De rechtbank ziet in de door de reclassering beschreven problematiek van verdachte en de opvoedingssituatie waarin verdachte is opgegroeid, aanleiding om verdachte verminderd toerekeningsvatbaar te verklaren. De rechtbank concludeert dan ook dat het feit in verminderde mate aan verdachte is toe te rekenen en zal hiermee rekening houden bij het bepalen van de straf.
Op te leggen straf
Ondanks dat verdachte inmiddels 28 jaar oud is, is het jeugdstrafrecht van toepassing omdat hij ten tijde van het begaan van het strafbaar feit minderjarig was. De rechtbank moet bij de strafbepaling uitgaan van een jongen die toen het bewezenverklaarde feit plaatsvond, 12 tot 15 jaar oud was.
Gelet op de ernst van het feit, de opvoedingssituatie waarin verdachte het bewezenverklaarde feit heeft begaan, de jeugdige leeftijd die verdachte toen had en de huidige persoonlijke omstandigheden van verdachte is de rechtbank van oordeel dat een taakstraf de enige passende afdoening is. De door de raadsvrouw bepleite afdoening met een schuldigverklaring zonder oplegging van straf of maatregel doet naar het oordeel van de rechtbank onvoldoende recht aan de ernst en de gevolgen van het feit.
Alles afwegende is de rechtbank van oordeel dat een werkstraf voor de duur van 30 uren subsidiair 15 dagen jeugddetentie passend en geboden is. Bij de bepaling van de straf heeft de rechtbank rekening gehouden met de omstandigheid dat het feit in verminderde mate aan verdachte kan worden toegerekend.

Toepassing van wetsartikelen

De rechtbank heeft gelet op de artikelen 63, 77a, 77g, 77m, 77n, 77gg en 247
(oud)van het Wetboek van Strafrecht.
Deze voorschriften zijn toegepast, zoals zij ten tijde van het bewezen verklaarde rechtens golden dan wel ten tijde van deze uitspraak gelden.

Uitspraak

De rechtbank

Verklaart niet bewezen hetgeen verdachte onder 1 en 2 ten laste is gelegd en spreekt verdachte daarvan vrij.
Verklaart het onder 3 ten laste gelegde bewezen, te kwalificeren en strafbaar zoals voormeld en verdachte daarvoor strafbaar.
Verklaart niet bewezen hetgeen aan verdachte meer of anders is ten laste gelegd dan het bewezen verklaarde en spreekt verdachte daarvan vrij.
Veroordeelt verdachte tot:

een taakstraf, bestaande uit een werkstraf, voor de duur van 30 (dertig) uren.

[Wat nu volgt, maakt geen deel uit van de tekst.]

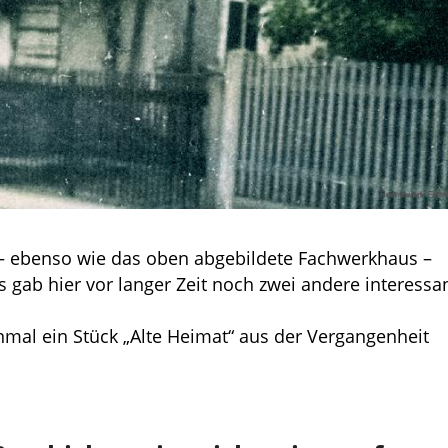
hl – ebenso wie das oben abgebildete Fachwerkhaus
–
gab hier vor langer Zeit noch zwei andere interessa
inmal ein Stück „Alte Heimat“ aus der Vergangenheit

Beveelt dat voor het geval de veroordeelde de taakstraf niet naar behoren verricht, vervangende jeugddetentie voor de duur van 15 (vijftien) dagen zal worden toegepast.
Dit vonnis is gewezen door mr. M.J. Dijkstra, voorzitter, mr. H.C.L. Vreugdenhil en mr. M. van der Veen, rechters, bijgestaan door mr. R.D. Ensel, griffier, en uitgesproken ter openbare terechtzitting van deze rechtbank op 24 december 2024.
Mr. M. van der Veen is buiten staat dit vonnis mede te ondertekenen.